Birth certificate correction

How to correct clerical errors in your birth certificate

Wrong entries in your birth certificate can give rise to problems. These can be errors in the spelling of your first name, birthday or birthplace. How can you correct these?

Some people have tried to correct their birth certificate by hand, believing that it’s the right thing to do. However, that is certainly not the way. That would be tampering with an official document which is punishable by law. That is so, even if done with good intention.

Administrative correction

Under Philippine law, your legal remedy depends on the kind of error involved. If it is a mere typographical or clerical error of any of the following entries, you can file an affidavit with the Local Civil Registrar (LCR). In your affidavit, you should state if you are  asking for correction of:

  • first name
  • birth month or birth date (but not the year)
  • birthplace
  • sex / gender.

This is known as administrative correction of typographical or clerical errors. The LCR will cause the correction to be made.
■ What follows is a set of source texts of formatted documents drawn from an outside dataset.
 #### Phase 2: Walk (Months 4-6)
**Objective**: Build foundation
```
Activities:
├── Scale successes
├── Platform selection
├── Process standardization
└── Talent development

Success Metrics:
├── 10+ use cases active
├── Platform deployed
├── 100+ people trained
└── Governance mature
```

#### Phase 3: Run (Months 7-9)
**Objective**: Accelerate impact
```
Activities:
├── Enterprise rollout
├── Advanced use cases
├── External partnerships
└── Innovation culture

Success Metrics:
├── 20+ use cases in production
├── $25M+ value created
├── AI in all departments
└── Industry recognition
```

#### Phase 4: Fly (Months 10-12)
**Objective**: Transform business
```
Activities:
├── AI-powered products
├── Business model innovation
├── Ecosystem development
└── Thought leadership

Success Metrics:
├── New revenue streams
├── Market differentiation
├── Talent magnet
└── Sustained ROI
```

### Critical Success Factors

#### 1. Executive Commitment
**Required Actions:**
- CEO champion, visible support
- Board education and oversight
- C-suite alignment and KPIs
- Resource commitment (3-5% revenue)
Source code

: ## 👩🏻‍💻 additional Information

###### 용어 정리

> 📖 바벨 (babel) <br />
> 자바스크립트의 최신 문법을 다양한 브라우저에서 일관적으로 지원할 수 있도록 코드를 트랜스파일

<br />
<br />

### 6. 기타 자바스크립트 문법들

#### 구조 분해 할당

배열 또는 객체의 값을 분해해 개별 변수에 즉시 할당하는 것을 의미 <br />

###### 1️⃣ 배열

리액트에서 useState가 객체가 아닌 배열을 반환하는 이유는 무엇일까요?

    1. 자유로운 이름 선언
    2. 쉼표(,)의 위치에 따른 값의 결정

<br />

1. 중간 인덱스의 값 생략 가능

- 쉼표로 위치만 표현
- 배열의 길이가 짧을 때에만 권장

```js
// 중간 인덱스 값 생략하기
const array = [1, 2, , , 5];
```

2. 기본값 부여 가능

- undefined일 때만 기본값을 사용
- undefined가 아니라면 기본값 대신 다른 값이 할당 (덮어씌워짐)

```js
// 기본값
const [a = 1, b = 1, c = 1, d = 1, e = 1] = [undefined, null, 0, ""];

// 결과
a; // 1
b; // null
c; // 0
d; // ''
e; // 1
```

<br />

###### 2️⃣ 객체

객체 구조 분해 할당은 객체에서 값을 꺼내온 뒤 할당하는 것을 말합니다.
How about change in the entry for sex or gender?

Correction of the entry for sex/gender does not refer to sex-change surgery. Only clerical or typographical errors can be corrected. Therefore, the error must be due simply to mistake in writing or typing. The applicant must support his request for correction with a certification that he did not undergo sex change or sex transplant. The certification must be issued by a government-accredited doctor.

Sex or gender: Correction of entries only

As of today, there is no law in our country allowing change of the entry for sex/gender arising from sex-change surgery.
A case for correction of entry based on sex change reached our Supreme Court. The petitioner wanted to have his name and sex changed in his birth certificate after he underwent sex change surgery. He wanted to marry his foreign boyfriend. He can do that only after the change is made in his birth certificate.
The Supreme Court did not allow such change to be done.  The only time the entry for sex can be made is when there is a clerical error. The Supreme Court pointed out that the legal procedure is in fact called “correction of entry”. This presupposes that there was a mistake in the original entry.

When a birth certificate is issued, the entry for sex is based on the observation of the parents, midwife or doctor who provided the information. So if they see that the child is male, that will be written on the birth certificate. Since it is based on what they see, there would not be a mistake.

Sex or gender: Change is not allowed

Our present law does not contemplate a sex-change surgery as a basis for changing the “sex” entry in the birth certificate. This is because when the birth certificate was issued, there was no mistake in the entry. Until we have a law allowing the amendment of the birth certificate arising from sex-change surgery, it cannot be done.

In other words, when it comes to entries for sex, the law will allow corrections only, but not change.

Harmless errors

When are errors considered clerical or typographical?

When the clerk makes a mistake in writing, copying, typing or transcribing, that is considered clerical or typographical.  The error must be harmless and innocuous. This kind of mistake is visible to the eyes or obvious to the understanding. Besides, the error  can be corrected or changed by reference to other existing record or records. The LCR will correct these errors based on the applicant’s  affidavit and supporting documents.

Substantial errors

Errors that involve one’s surname, birth year, legitimacy status, or nationality are considered substantial. The LCR cannot decide on these. Only a judge can decide because these are changes will have far-reaching implications. Therefore, evidence must be presented in court, and the public must be given a chance to oppose.

Birth year is substantial, because it will affect the date that a person reaches the age of majority. Majority age is important in doing certain acts, such as entering into contracts, voting or getting married.

Corrections in the surname are substantial because this can affect one’s relationships. These also affect certain rights such as the right to receive support and to inherit. Even when the error in the spelling of a surname is merely typographical; this matter has to come before the judge.


What are the requirements for administrative correction?

As mentioned, you have to submit an affidavit to the LCR explaining the error and the corrections desired. You must also cause  a notice of your application to be published. This will be published in a newspaper of general circulation. It must be published at least once a week for two consecutive weeks.

You also have to present a certified copy of the registry book containing the entry sought to be corrected. Moreover, you need at least two public or private documents showing the correct entries. Public documents include your driver’s license, NBI clearance or any other document issued by a government agency. Private documents include your school records or baptismal records.

If the wrong entries refer to your birth month, birth date (but not the year), or sex / gender, you must support your application with copies of the earliest school records, medical records, baptismal or other documents issued by religious authorities.

The rules are different for substantial corrections, which I will deal with in another post.